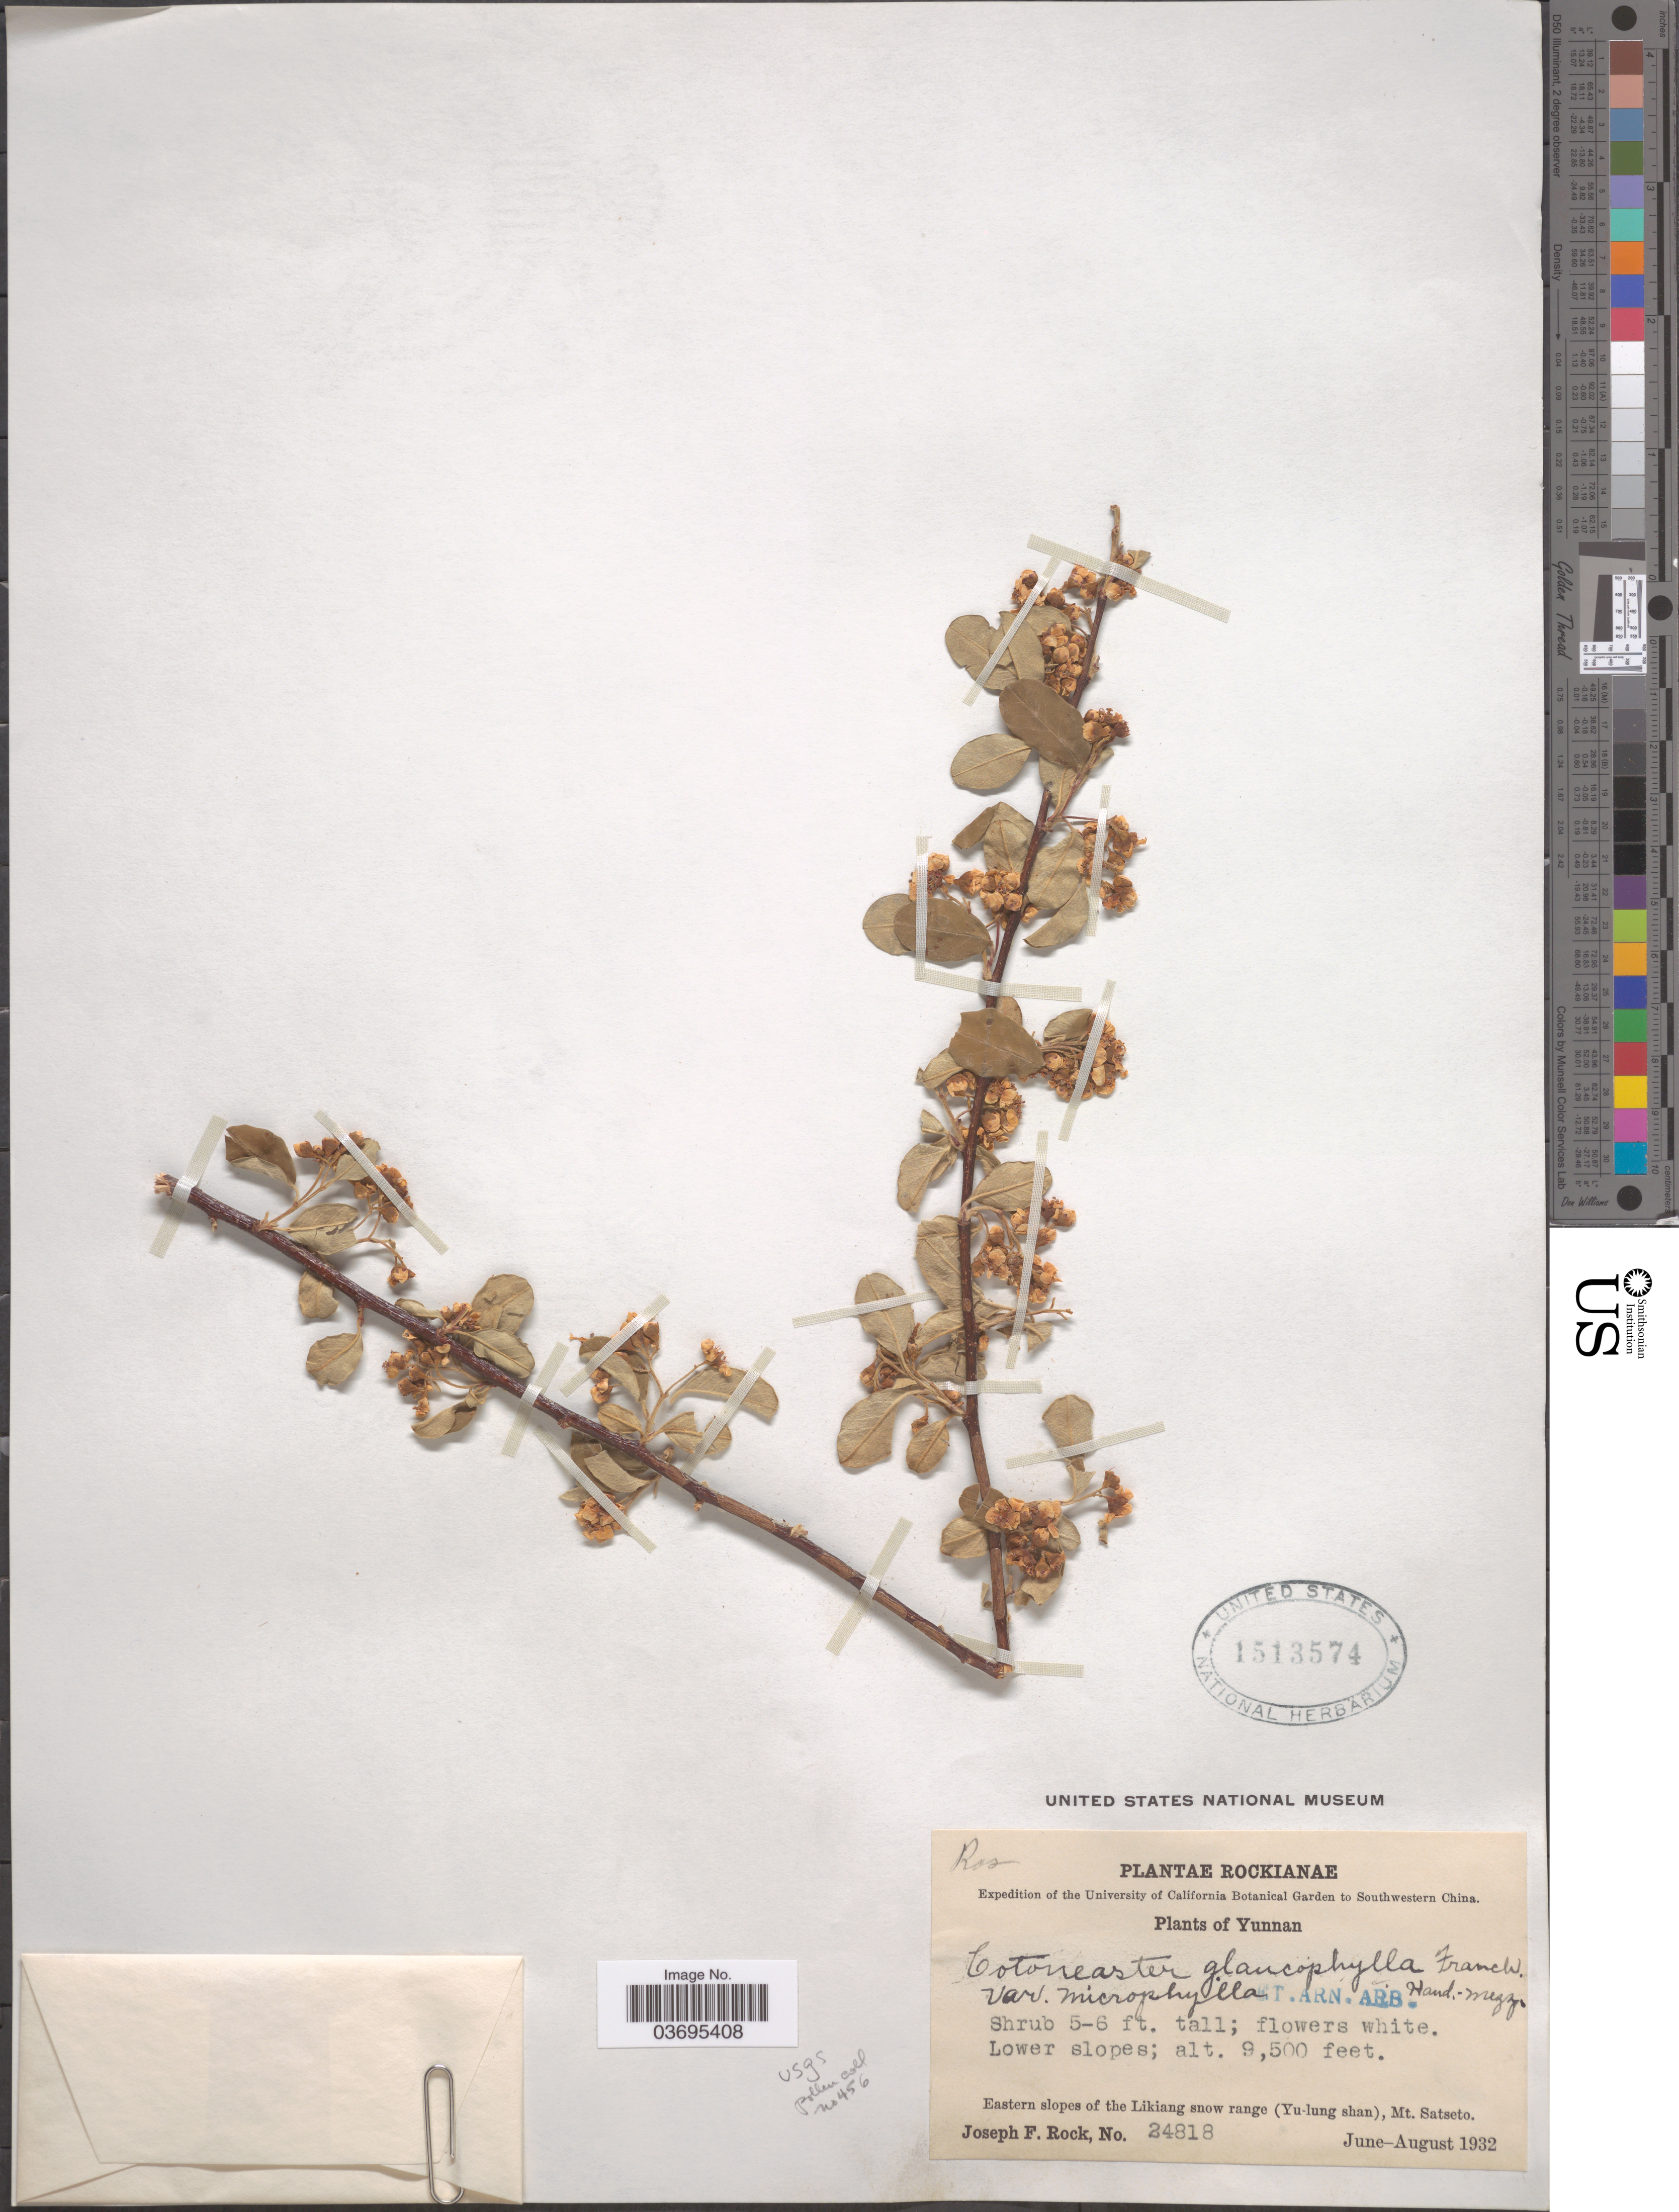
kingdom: Plantae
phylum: Tracheophyta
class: Magnoliopsida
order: Rosales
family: Rosaceae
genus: Cotoneaster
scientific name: Cotoneaster glaucophyllus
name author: Franch.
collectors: J. F. Rock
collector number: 24818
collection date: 1932-06/1932-08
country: China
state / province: Yunnan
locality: Southwestern China. Lower slopes, Eastern slopes of the Likiang snow range (Yu-lung shan), Mt. Satseto.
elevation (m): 2896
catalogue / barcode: US 1513574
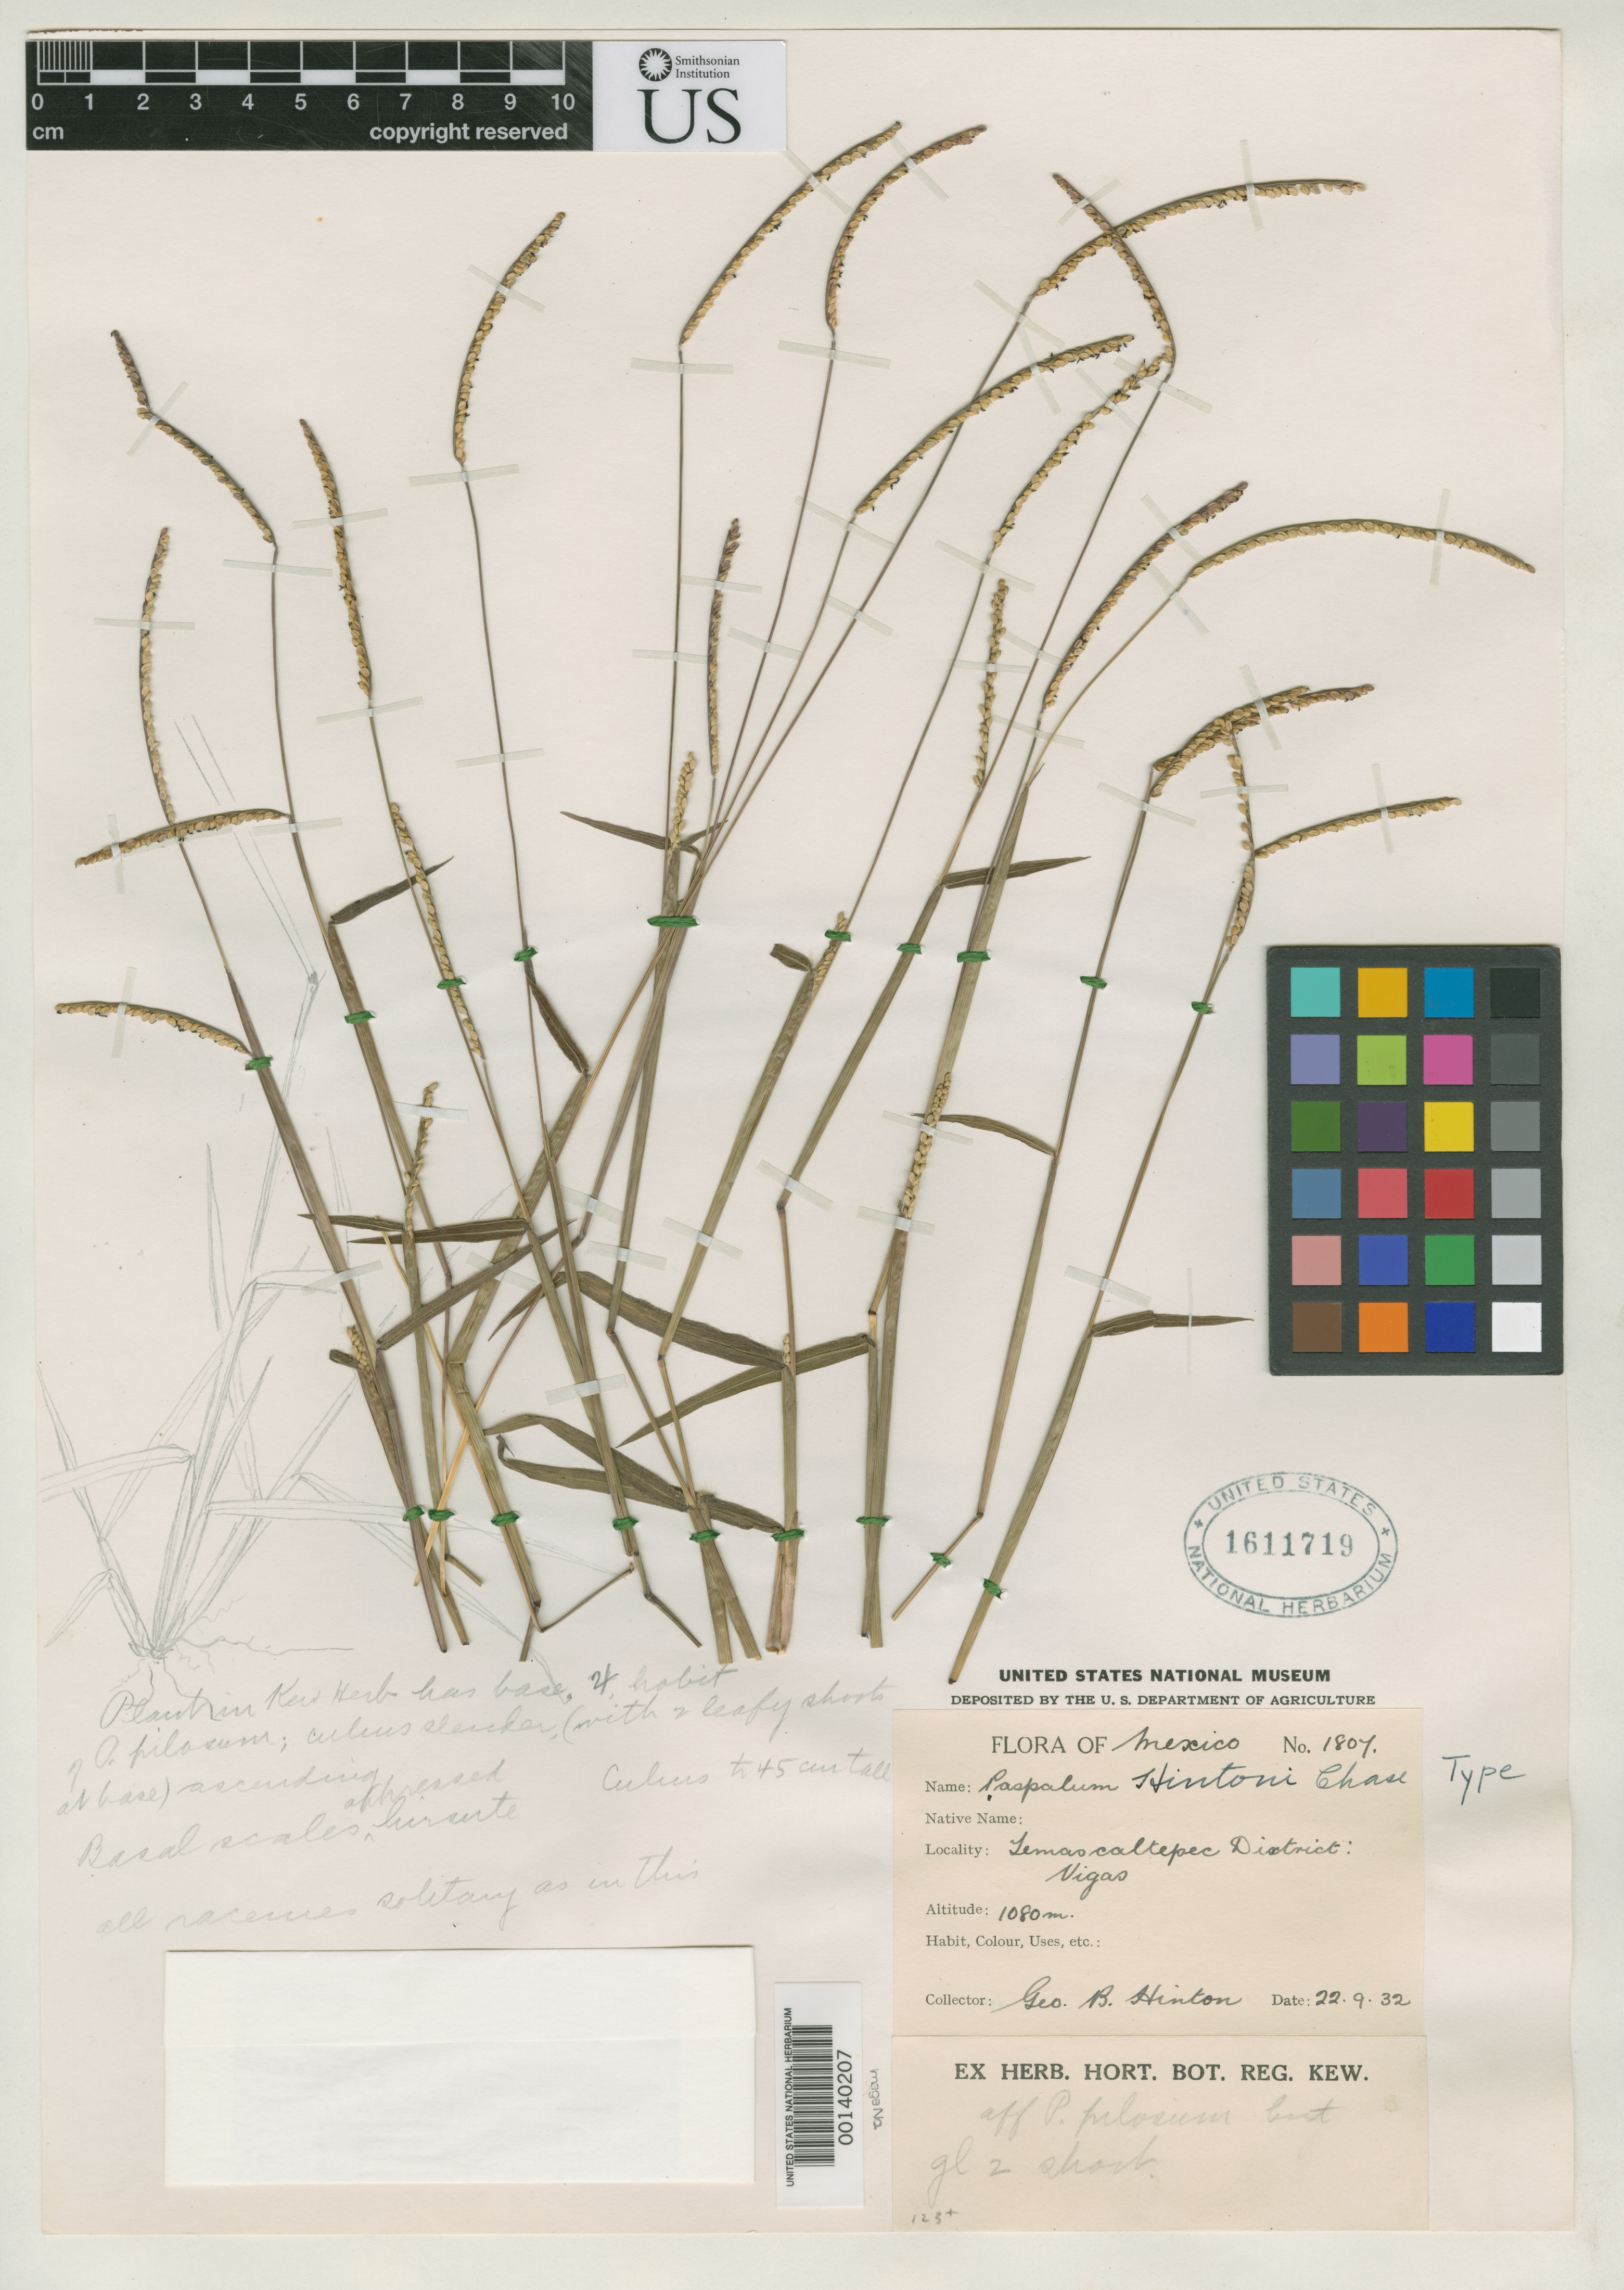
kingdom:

····················

* [Requirements]:
Retype the records from the line with "collection date: 1932-06/1932-08" through the end of the records, leaving the pictures out.

* [Task solution]:
collection date: 1932-06/1932-08
country: China
state / province: Yunnan
locality: Southwestern China. Lower slopes, Eastern slopes of the Likiang snow range (Yu-lung shan), Mt. Satseto.
elevation (m): 2896
catalogue / barcode: US 1513574
kingdom:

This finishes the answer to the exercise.